The end of it. Not what he’d need to think at that precise moment.
Steve wondered what the end of it was going to be. If he didn’t make it out he’d still be in the bilge when the startup watch section lit off the reactor and engineroom and they made way for the open ocean. There might be a chance that he could make his screams heard while they were starting up, but once they were underway no one was going to hear him above the din of the equipment in the engine room. He’d either die of thirst or drown as the bilge filled with sea water from the gland seal water of the secondary system pumps. It might take a while but one way or another he’d kick the bucket and eventually his body would begin to rot. Would the crew smell anything every time they pumped the bilge overboard, put two plus two together and finally find his bloated corpse beneath the lube oil tanks? How would they get his body out? Tie a rope around someone’s ankles and lower them down the way he’d come? If they came down from the port side they’d have to remove or smash in the screen that was blocking his exit just as he’d smashed through the one on the starboard side. It would be easy from above….

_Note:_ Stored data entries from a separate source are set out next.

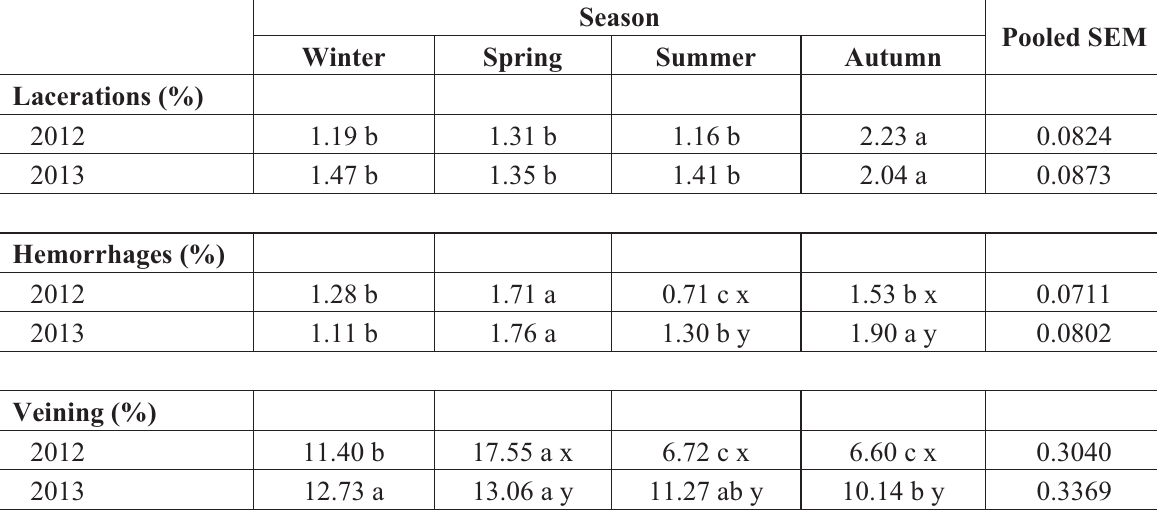
Table 7. Effect of interaction between season and year on the incidence of lacerations, hemorrhages and veining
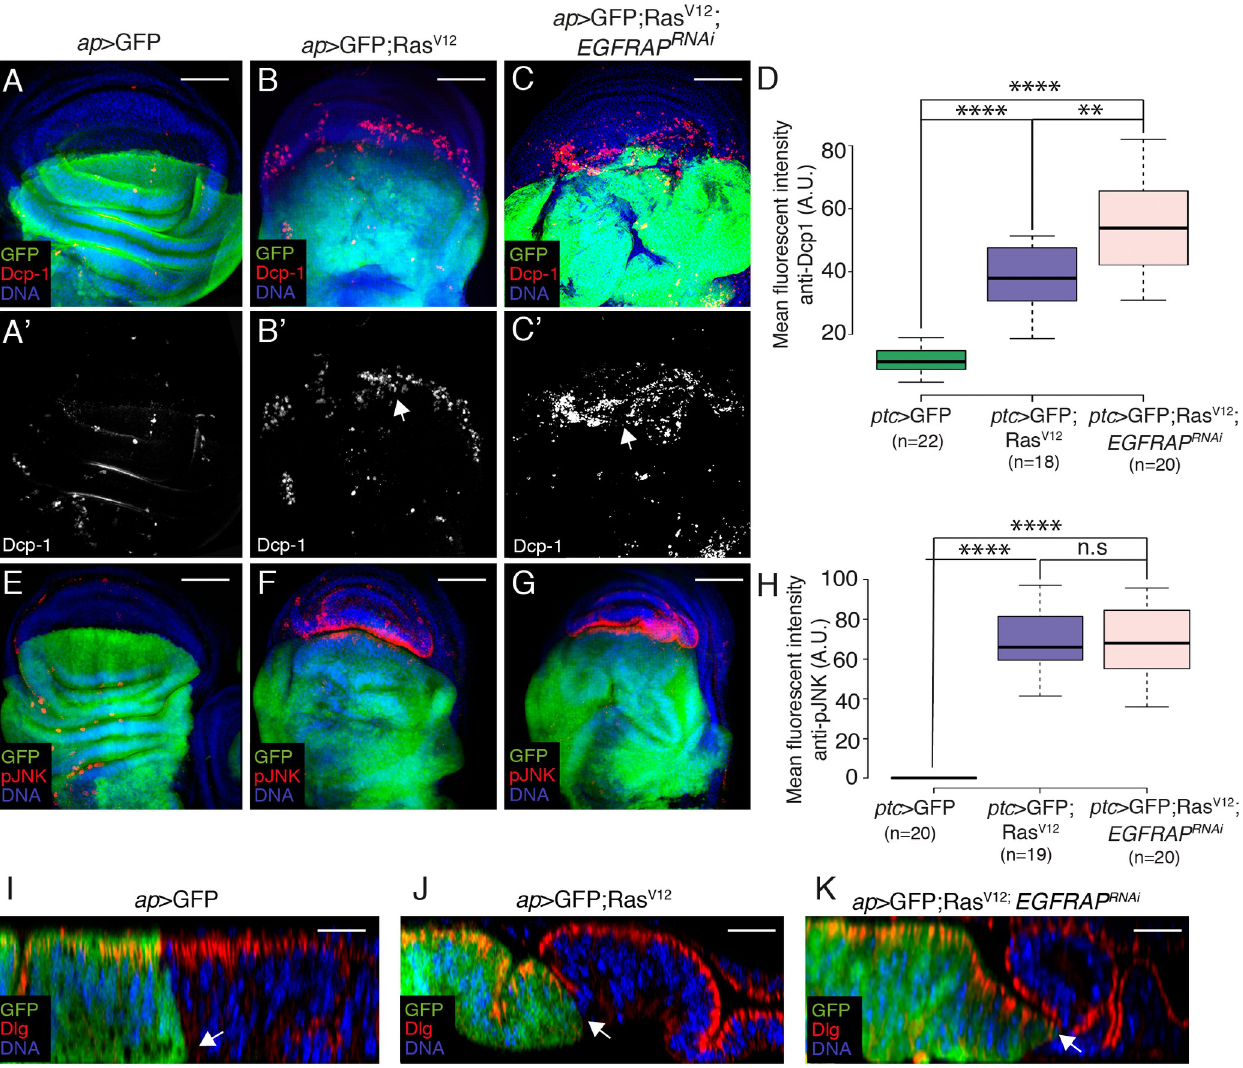
Fig 3. EGFRAP downregulation increases apoptosis and JNK activity in wild-type cells adjacent to Ras V12 expressing cells. (A-G) Maximal projection of confocal views of wing imaginal discs from third-instar larvae expressing GFP (green) and the indicated UAS transgenes under the control of ap -Gal4, stained with anti-GFP (green), anti-Dcp-1 (red in A-C, white in A’-C’), anti-pJNK (red in E-G) and Hoechst (DNA, blue). (D, H) Box plots of mean fluorescent Dcp-1 (D) and pJNK (H) intensities of wing discs of the designated genotypes. (I-K) Confocal yz sections parallel to the A/P axis of wing imaginal discs from third-instar larvae expressing GFP (green) and the indicated UAS transgenes under the control of ap -Gal4, stained with anti-GFP (green), anti- Dlg (red) and Hoechst (DNA, blue). Apical side of wing discs is to the top. Arrows in I-K point to the border between dorsal experimental and ventral control cells. The statistical significance of differences was assessed with a t-test, ���� and ��� P values < 0.0001 and < 0.001, respectively. Scale bars, 50 μ m (A-G) and 30 μ m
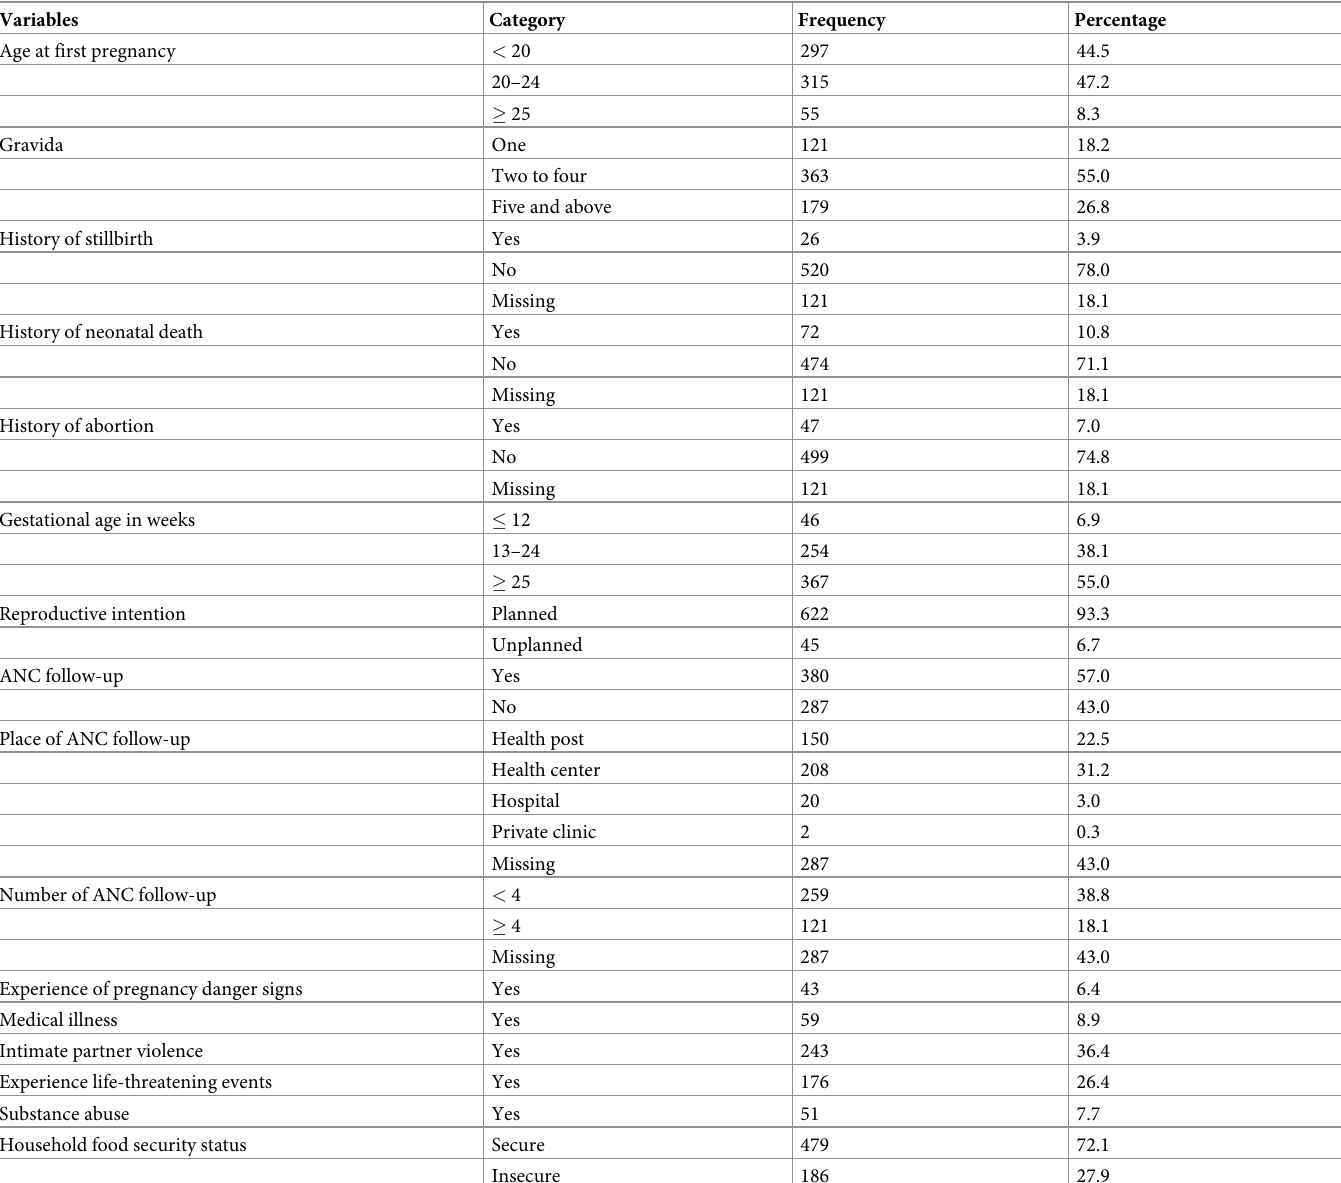
Table 2. Obstetrics characteristics of participants in Arba Minch Zuria district, Gamo zone, southern Ethiopia, 2019, (n =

So how long did he have? Maybe another thirty-six hours until liberty ended and everyone came back on board. A day and a half. What could be accomplished in a day and a half with no tools and no room? He’d been making his way from one side of the boat to the other for almost an hour which was not too bad considering that no one else in the history of submarines had probably ever done it. Hell, one way to look at it was that the hard part was over. He’d found his wedding ring and all he had to do was remove the screen that stood in his path and claw his way up and out. No sweat. But the truth of the matter was that he had no idea how he was going to get past the screen. He only knew that that was what he had to do if he wanted to live to see his wife again.
With that thought to drive him, Steve Brace pulled and pushed and slid his way up to the debris screen, hooked his fingers into the mesh and began to take the measure of his enemy.